Task objective> Although the records contain pictures, none belong in the copy: restate word for word only the lines from the one with "help rule out serious" through the one with "Tamil Nadu Cracks Down on", both included.

Data for processing>
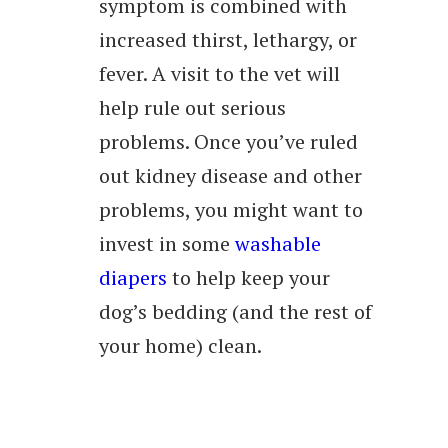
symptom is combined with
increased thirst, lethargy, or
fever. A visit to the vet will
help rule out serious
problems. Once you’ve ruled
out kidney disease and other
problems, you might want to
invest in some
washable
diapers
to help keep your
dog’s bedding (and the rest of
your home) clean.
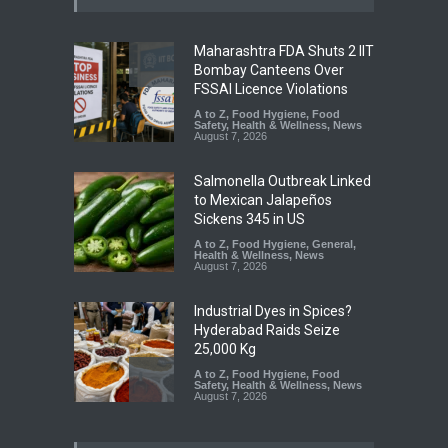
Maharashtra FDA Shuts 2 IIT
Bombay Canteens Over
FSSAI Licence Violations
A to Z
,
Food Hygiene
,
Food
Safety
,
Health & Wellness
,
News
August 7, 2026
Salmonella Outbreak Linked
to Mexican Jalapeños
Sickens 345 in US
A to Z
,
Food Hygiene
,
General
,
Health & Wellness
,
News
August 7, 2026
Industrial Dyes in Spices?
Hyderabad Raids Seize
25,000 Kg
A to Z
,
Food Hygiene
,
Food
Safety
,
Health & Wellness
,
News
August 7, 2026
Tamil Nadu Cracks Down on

...

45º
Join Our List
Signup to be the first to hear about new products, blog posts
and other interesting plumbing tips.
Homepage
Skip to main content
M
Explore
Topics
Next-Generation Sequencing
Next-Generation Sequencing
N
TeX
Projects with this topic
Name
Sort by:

Your response>
help rule out serious
problems. Once you’ve ruled
out kidney disease and other
problems, you might want to
invest in some
washable
diapers
to help keep your
dog’s bedding (and the rest of
your home) clean.
Maharashtra FDA Shuts 2 IIT
Bombay Canteens Over
FSSAI Licence Violations
A to Z
,
Food Hygiene
,
Food
Safety
,
Health & Wellness
,
News
August 7, 2026
Salmonella Outbreak Linked
to Mexican Jalapeños
Sickens 345 in US
A to Z
,
Food Hygiene
,
General
,
Health & Wellness
,
News
August 7, 2026
Industrial Dyes in Spices?
Hyderabad Raids Seize
25,000 Kg
A to Z
,
Food Hygiene
,
Food
Safety
,
Health & Wellness
,
News
August 7, 2026
Tamil Nadu Cracks Down on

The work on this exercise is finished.